Ask HN: I built an ML pipeline automation framework – how can I improve it?
Hi HN,
I’m working on an open-source ML automation framework called MLFCrafter.
It’s designed to help build modular, reusable machine learning pipelines using components like CleanerCrafter, ScalerCrafter, ModelCrafter, all connected via a MLFChain.
Here’s the repo: https://github.com/brkcvlk/MLFCrafter
I’d love feedback on:
What features would make this more useful for real-world ML projects?
How can I improve usability and adoption?
Tips on growing an open-source project from solo development to a widely used framework?
Thanks in advance for any advice or thoughts!
Not an ML guy, but getting people to use a new framework is going to be super hard in a field like ML that is churning at such an insane rate. I’m not an insider but I just can’t imagine anyone with real skin in the game and deadlines has the time to jump in.
It’s tough but would you be willing to consider adding value to the metaflow ecosystem instead?
Hey, really appreciate your thoughtful comment and you're absolutely right.

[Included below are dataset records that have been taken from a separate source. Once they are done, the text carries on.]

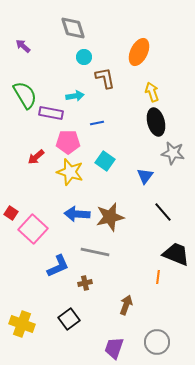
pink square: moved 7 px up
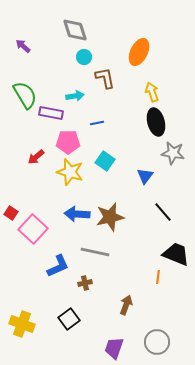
gray diamond: moved 2 px right, 2 px down
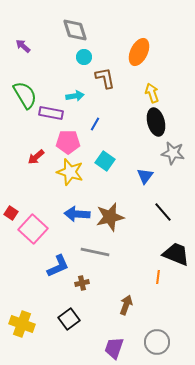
yellow arrow: moved 1 px down
blue line: moved 2 px left, 1 px down; rotated 48 degrees counterclockwise
brown cross: moved 3 px left
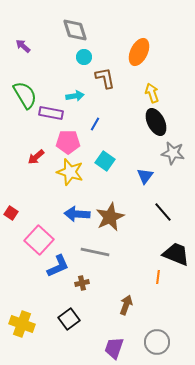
black ellipse: rotated 12 degrees counterclockwise
brown star: rotated 12 degrees counterclockwise
pink square: moved 6 px right, 11 px down
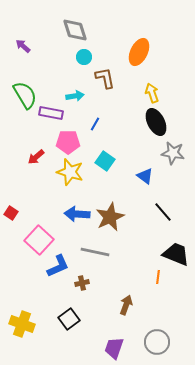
blue triangle: rotated 30 degrees counterclockwise
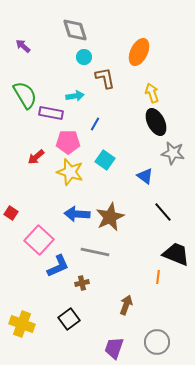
cyan square: moved 1 px up
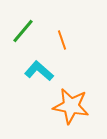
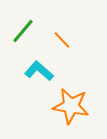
orange line: rotated 24 degrees counterclockwise
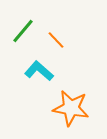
orange line: moved 6 px left
orange star: moved 2 px down
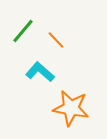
cyan L-shape: moved 1 px right, 1 px down
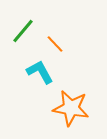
orange line: moved 1 px left, 4 px down
cyan L-shape: rotated 20 degrees clockwise
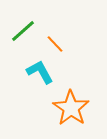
green line: rotated 8 degrees clockwise
orange star: rotated 24 degrees clockwise
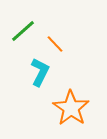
cyan L-shape: rotated 56 degrees clockwise
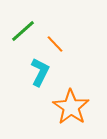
orange star: moved 1 px up
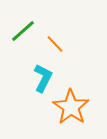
cyan L-shape: moved 3 px right, 6 px down
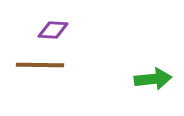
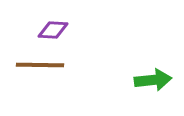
green arrow: moved 1 px down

The ML space is evolving at a crazy pace, and I totally get that people who are deep in the field with real deadlines don’t have the bandwidth to adopt yet another framework. That’s why I’m not aiming to build a framework from scratch to compete, but rather to build a productivity and automation layer on top of existing tools like Metaflow.

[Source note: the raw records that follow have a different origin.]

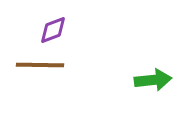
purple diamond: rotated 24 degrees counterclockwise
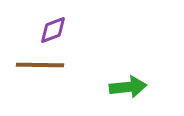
green arrow: moved 25 px left, 7 px down
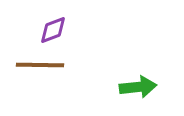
green arrow: moved 10 px right
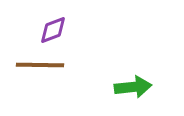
green arrow: moved 5 px left
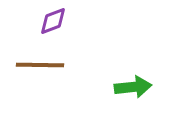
purple diamond: moved 9 px up
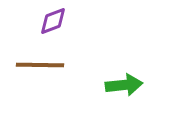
green arrow: moved 9 px left, 2 px up
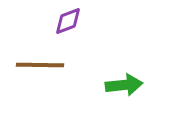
purple diamond: moved 15 px right
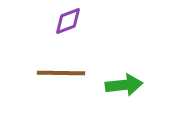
brown line: moved 21 px right, 8 px down
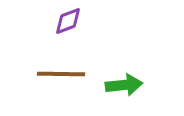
brown line: moved 1 px down
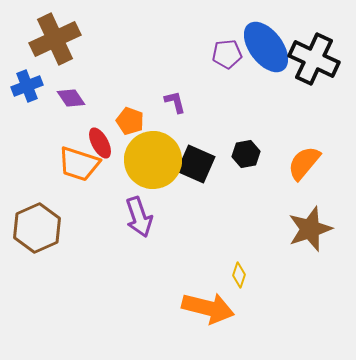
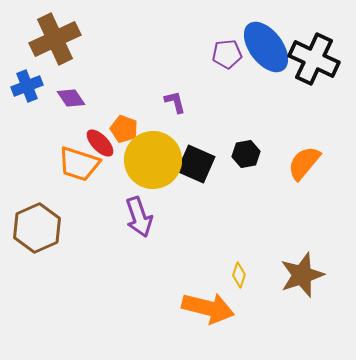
orange pentagon: moved 6 px left, 8 px down
red ellipse: rotated 16 degrees counterclockwise
brown star: moved 8 px left, 46 px down
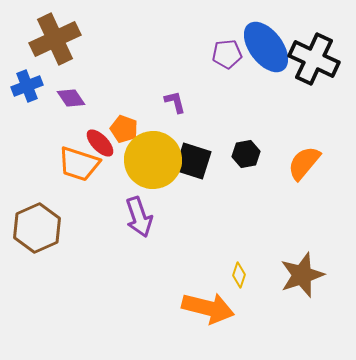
black square: moved 3 px left, 3 px up; rotated 6 degrees counterclockwise
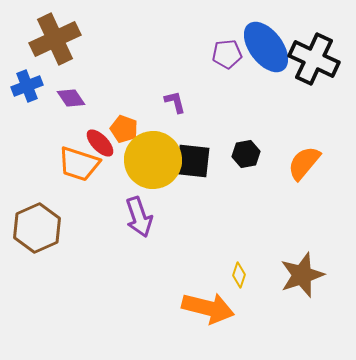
black square: rotated 12 degrees counterclockwise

Yeah really didnt want to discourage you but I feel like its totally greenfield in metaflow land (they just open sourced right?) and if you improved stuff there you’d have superb market fit as teams tried it out.

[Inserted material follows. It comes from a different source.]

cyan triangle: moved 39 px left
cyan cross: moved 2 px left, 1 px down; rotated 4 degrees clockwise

Cargo culting netflix’s tech is usually a bit questionable but maybe not this time!
> The ML space is evolving at a crazy pace, and I totally get that people who are deep in the field with real deadlines don’t have the bandwidth to adopt yet another framework. That’s why I’m not aiming to build a framework from scratch to compete, but rather to build a productivity and automation layer on top of existing tools like Metaflow.
Sorry looks like this was my Lack of proper reading!
More concrete feedback:
- Docs link in readme 404s
- get to code/demonstration or your unique advantage as fast as possible in README (“complete pipeline code” on this page: https://brkcvlk.github.io/MLFCrafter/getting-started/first-p.... ?)
- if its built on metaflow be upfront about it? The value prop would be saving time/enforcing a golden path?
- “<x>Crafter” is probably noise that should be deleted
- can you collapse some of the setup lines
- it might be nice if you could feed inputs to the pipeline as a whole, then you could use the context management APIs in Python (“with” IIRC?)
[EDIT] yeah metaflow has definitely been around for a while!